## Exercise description
This exercise calls for copying every line below that holds the word "exécuter".

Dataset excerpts
▬▬▬▬▬▬

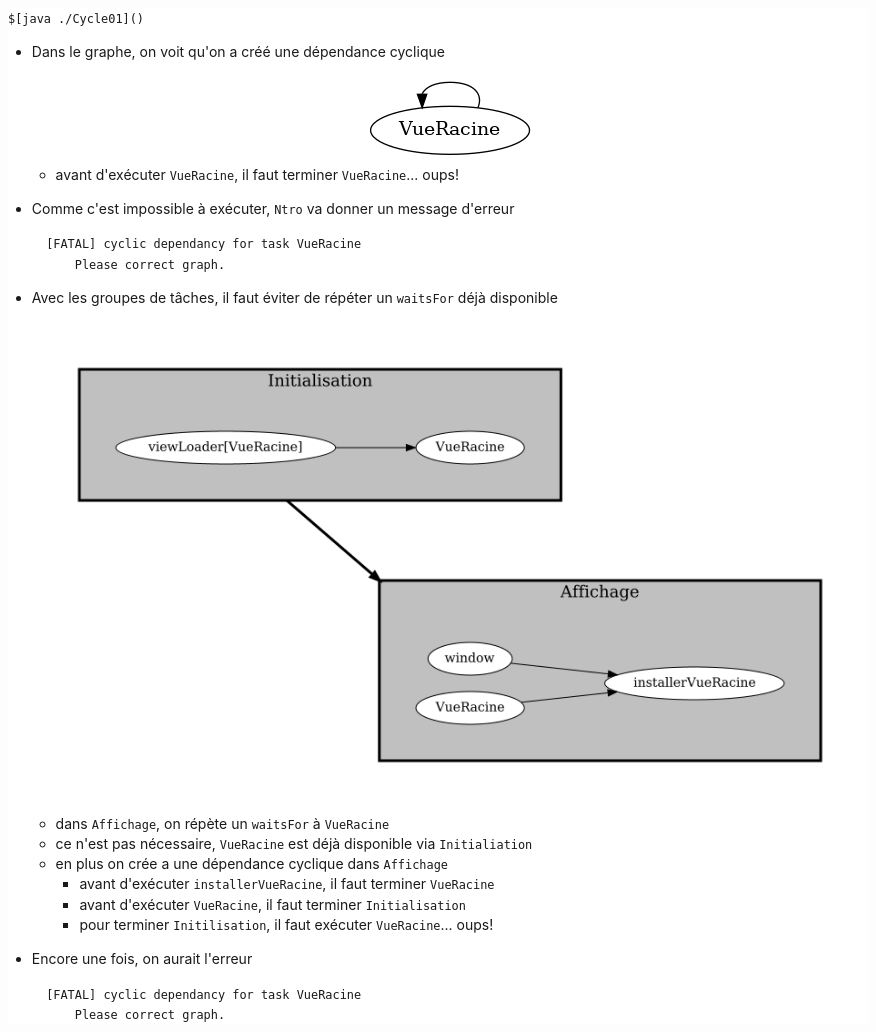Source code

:     $[java ./Cycle01]()

* Dans le graphe, on voit qu'on a créé une dépendance cyclique

    <center>
        <img src="cycle01.png"/>
    </center>

    * avant d'exécuter `VueRacine`, il faut terminer `VueRacine`... oups!

* Comme c'est impossible à exécuter, `Ntro` va donner un message d'erreur

        [FATAL] cyclic dependancy for task VueRacine
            Please correct graph.



* Avec les groupes de tâches, il faut éviter de répéter un `waitsFor` déjà disponible

    <center>
        <img width="100%" src="cycle02.png"/>
    </center>

    * dans `Affichage`, on répète un `waitsFor` à `VueRacine`
    * ce n'est pas nécessaire, `VueRacine` est déjà disponible via `Initialiation`
    * en plus on crée a une dépendance cyclique dans `Affichage`
        * avant d'exécuter `installerVueRacine`, il faut terminer `VueRacine`
        * avant d'exécuter `VueRacine`, il faut terminer `Initialisation`
        * pour terminer `Initilisation`, il faut exécuter `VueRacine`... oups!


* Encore une fois, on aurait l'erreur

        [FATAL] cyclic dependancy for task VueRacine
            Please correct graph.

▬▬▬▬▬▬

## Answer space
    * avant d'exécuter `VueRacine`, il faut terminer `VueRacine`... oups!
* Comme c'est impossible à exécuter, `Ntro` va donner un message d'erreur
        * avant d'exécuter `installerVueRacine`, il faut terminer `VueRacine`
        * avant d'exécuter `VueRacine`, il faut terminer `Initialisation`
        * pour terminer `Initilisation`, il faut exécuter `VueRacine`... oups!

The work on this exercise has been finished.